**DATA FOR PROCESSING**

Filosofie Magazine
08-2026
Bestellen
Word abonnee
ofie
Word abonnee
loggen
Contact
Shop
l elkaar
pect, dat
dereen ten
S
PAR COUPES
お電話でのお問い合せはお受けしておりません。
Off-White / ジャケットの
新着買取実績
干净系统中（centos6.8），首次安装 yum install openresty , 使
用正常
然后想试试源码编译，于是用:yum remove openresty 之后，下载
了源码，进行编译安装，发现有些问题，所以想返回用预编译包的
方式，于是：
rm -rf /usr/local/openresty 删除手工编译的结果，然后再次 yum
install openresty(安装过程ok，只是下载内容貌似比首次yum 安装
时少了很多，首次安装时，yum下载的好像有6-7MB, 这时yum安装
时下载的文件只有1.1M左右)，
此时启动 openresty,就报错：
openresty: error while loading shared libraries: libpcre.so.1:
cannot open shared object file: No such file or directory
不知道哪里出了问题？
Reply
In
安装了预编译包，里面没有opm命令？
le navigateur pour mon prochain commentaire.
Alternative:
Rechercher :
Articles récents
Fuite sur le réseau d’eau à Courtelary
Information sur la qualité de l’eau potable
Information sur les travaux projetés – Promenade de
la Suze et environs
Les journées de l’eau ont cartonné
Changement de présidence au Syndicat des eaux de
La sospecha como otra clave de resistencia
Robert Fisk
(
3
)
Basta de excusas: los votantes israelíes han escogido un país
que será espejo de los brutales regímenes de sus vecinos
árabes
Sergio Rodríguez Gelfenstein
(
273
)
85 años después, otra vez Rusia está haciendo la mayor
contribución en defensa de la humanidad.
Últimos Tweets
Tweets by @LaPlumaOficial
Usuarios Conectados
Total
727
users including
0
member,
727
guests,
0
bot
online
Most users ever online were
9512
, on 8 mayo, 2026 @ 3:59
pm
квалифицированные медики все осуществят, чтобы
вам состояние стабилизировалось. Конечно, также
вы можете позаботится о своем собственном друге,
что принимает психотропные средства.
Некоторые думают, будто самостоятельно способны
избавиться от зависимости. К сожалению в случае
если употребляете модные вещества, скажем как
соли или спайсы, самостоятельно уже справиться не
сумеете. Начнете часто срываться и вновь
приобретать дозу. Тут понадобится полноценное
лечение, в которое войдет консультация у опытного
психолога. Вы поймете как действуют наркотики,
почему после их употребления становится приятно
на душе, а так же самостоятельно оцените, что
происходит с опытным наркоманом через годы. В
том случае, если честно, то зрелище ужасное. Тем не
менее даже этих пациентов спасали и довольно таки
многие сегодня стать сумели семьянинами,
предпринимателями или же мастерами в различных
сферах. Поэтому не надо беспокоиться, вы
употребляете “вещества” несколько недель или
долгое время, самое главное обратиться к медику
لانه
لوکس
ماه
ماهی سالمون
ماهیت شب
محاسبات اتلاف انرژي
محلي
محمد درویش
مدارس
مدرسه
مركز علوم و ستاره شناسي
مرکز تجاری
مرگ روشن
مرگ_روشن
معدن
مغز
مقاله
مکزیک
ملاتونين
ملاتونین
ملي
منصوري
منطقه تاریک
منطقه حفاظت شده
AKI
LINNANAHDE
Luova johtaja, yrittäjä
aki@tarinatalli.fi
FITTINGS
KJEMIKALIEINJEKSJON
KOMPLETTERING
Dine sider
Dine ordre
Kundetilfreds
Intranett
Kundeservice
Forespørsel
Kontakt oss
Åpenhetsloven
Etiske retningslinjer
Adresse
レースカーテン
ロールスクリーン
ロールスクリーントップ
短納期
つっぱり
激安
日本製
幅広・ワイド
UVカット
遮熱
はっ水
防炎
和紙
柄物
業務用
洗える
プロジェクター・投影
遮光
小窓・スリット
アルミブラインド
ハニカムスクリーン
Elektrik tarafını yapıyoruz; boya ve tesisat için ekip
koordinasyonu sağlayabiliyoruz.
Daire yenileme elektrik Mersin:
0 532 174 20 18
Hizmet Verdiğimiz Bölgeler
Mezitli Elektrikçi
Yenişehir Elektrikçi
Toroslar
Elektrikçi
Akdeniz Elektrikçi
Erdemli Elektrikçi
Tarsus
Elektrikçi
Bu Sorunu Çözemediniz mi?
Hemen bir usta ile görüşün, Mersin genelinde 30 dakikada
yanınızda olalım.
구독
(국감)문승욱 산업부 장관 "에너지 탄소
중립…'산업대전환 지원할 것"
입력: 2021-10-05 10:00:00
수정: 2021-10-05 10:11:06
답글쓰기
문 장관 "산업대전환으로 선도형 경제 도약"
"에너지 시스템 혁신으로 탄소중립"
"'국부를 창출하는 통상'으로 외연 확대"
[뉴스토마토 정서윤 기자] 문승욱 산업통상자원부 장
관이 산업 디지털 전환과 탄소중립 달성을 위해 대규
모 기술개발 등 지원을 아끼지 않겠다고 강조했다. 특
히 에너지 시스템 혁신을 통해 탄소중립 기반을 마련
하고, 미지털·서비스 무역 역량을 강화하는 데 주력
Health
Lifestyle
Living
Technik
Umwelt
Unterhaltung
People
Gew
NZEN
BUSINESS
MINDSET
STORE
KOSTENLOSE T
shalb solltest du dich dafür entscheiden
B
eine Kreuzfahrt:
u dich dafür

**WHAT TO WORK ON**
Update the data by replacing "Most users ever online were" with "The highest number of users online was" and leave every other line unchanged.

**SOLUTION FOR THIS EXERCISE**
Filosofie Magazine
08-2026
Bestellen
Word abonnee
ofie
Word abonnee
loggen
Contact
Shop
l elkaar
pect, dat
dereen ten
S
PAR COUPES
お電話でのお問い合せはお受けしておりません。
Off-White / ジャケットの
新着買取実績
干净系统中（centos6.8），首次安装 yum install openresty , 使
用正常
然后想试试源码编译，于是用:yum remove openresty 之后，下载
了源码，进行编译安装，发现有些问题，所以想返回用预编译包的
方式，于是：
rm -rf /usr/local/openresty 删除手工编译的结果，然后再次 yum
install openresty(安装过程ok，只是下载内容貌似比首次yum 安装
时少了很多，首次安装时，yum下载的好像有6-7MB, 这时yum安装
时下载的文件只有1.1M左右)，
此时启动 openresty,就报错：
openresty: error while loading shared libraries: libpcre.so.1:
cannot open shared object file: No such file or directory
不知道哪里出了问题？
Reply
In
安装了预编译包，里面没有opm命令？
le navigateur pour mon prochain commentaire.
Alternative:
Rechercher :
Articles récents
Fuite sur le réseau d’eau à Courtelary
Information sur la qualité de l’eau potable
Information sur les travaux projetés – Promenade de
la Suze et environs
Les journées de l’eau ont cartonné
Changement de présidence au Syndicat des eaux de
La sospecha como otra clave de resistencia
Robert Fisk
(
3
)
Basta de excusas: los votantes israelíes han escogido un país
que será espejo de los brutales regímenes de sus vecinos
árabes
Sergio Rodríguez Gelfenstein
(
273
)
85 años después, otra vez Rusia está haciendo la mayor
contribución en defensa de la humanidad.
Últimos Tweets
Tweets by @LaPlumaOficial
Usuarios Conectados
Total
727
users including
0
member,
727
guests,
0
bot
online
The highest number of users online was
9512
, on 8 mayo, 2026 @ 3:59
pm
квалифицированные медики все осуществят, чтобы
вам состояние стабилизировалось. Конечно, также
вы можете позаботится о своем собственном друге,
что принимает психотропные средства.
Некоторые думают, будто самостоятельно способны
избавиться от зависимости. К сожалению в случае
если употребляете модные вещества, скажем как
соли или спайсы, самостоятельно уже справиться не
сумеете. Начнете часто срываться и вновь
приобретать дозу. Тут понадобится полноценное
лечение, в которое войдет консультация у опытного
психолога. Вы поймете как действуют наркотики,
почему после их употребления становится приятно
на душе, а так же самостоятельно оцените, что
происходит с опытным наркоманом через годы. В
том случае, если честно, то зрелище ужасное. Тем не
менее даже этих пациентов спасали и довольно таки
многие сегодня стать сумели семьянинами,
предпринимателями или же мастерами в различных
сферах. Поэтому не надо беспокоиться, вы
употребляете “вещества” несколько недель или
долгое время, самое главное обратиться к медику
لانه
لوکس
ماه
ماهی سالمون
ماهیت شب
محاسبات اتلاف انرژي
محلي
محمد درویش
مدارس
مدرسه
مركز علوم و ستاره شناسي
مرکز تجاری
مرگ روشن
مرگ_روشن
معدن
مغز
مقاله
مکزیک
ملاتونين
ملاتونین
ملي
منصوري
منطقه تاریک
منطقه حفاظت شده
AKI
LINNANAHDE
Luova johtaja, yrittäjä
aki@tarinatalli.fi
FITTINGS
KJEMIKALIEINJEKSJON
KOMPLETTERING
Dine sider
Dine ordre
Kundetilfreds
Intranett
Kundeservice
Forespørsel
Kontakt oss
Åpenhetsloven
Etiske retningslinjer
Adresse
レースカーテン
ロールスクリーン
ロールスクリーントップ
短納期
つっぱり
激安
日本製
幅広・ワイド
UVカット
遮熱
はっ水
防炎
和紙
柄物
業務用
洗える
プロジェクター・投影
遮光
小窓・スリット
アルミブラインド
ハニカムスクリーン
Elektrik tarafını yapıyoruz; boya ve tesisat için ekip
koordinasyonu sağlayabiliyoruz.
Daire yenileme elektrik Mersin:
0 532 174 20 18
Hizmet Verdiğimiz Bölgeler
Mezitli Elektrikçi
Yenişehir Elektrikçi
Toroslar
Elektrikçi
Akdeniz Elektrikçi
Erdemli Elektrikçi
Tarsus
Elektrikçi
Bu Sorunu Çözemediniz mi?
Hemen bir usta ile görüşün, Mersin genelinde 30 dakikada
yanınızda olalım.
구독
(국감)문승욱 산업부 장관 "에너지 탄소
중립…'산업대전환 지원할 것"
입력: 2021-10-05 10:00:00
수정: 2021-10-05 10:11:06
답글쓰기
문 장관 "산업대전환으로 선도형 경제 도약"
"에너지 시스템 혁신으로 탄소중립"
"'국부를 창출하는 통상'으로 외연 확대"
[뉴스토마토 정서윤 기자] 문승욱 산업통상자원부 장
관이 산업 디지털 전환과 탄소중립 달성을 위해 대규
모 기술개발 등 지원을 아끼지 않겠다고 강조했다. 특
히 에너지 시스템 혁신을 통해 탄소중립 기반을 마련
하고, 미지털·서비스 무역 역량을 강화하는 데 주력
Health
Lifestyle
Living
Technik
Umwelt
Unterhaltung
People
Gew
NZEN
BUSINESS
MINDSET
STORE
KOSTENLOSE T
shalb solltest du dich dafür entscheiden
B
eine Kreuzfahrt:
u dich dafür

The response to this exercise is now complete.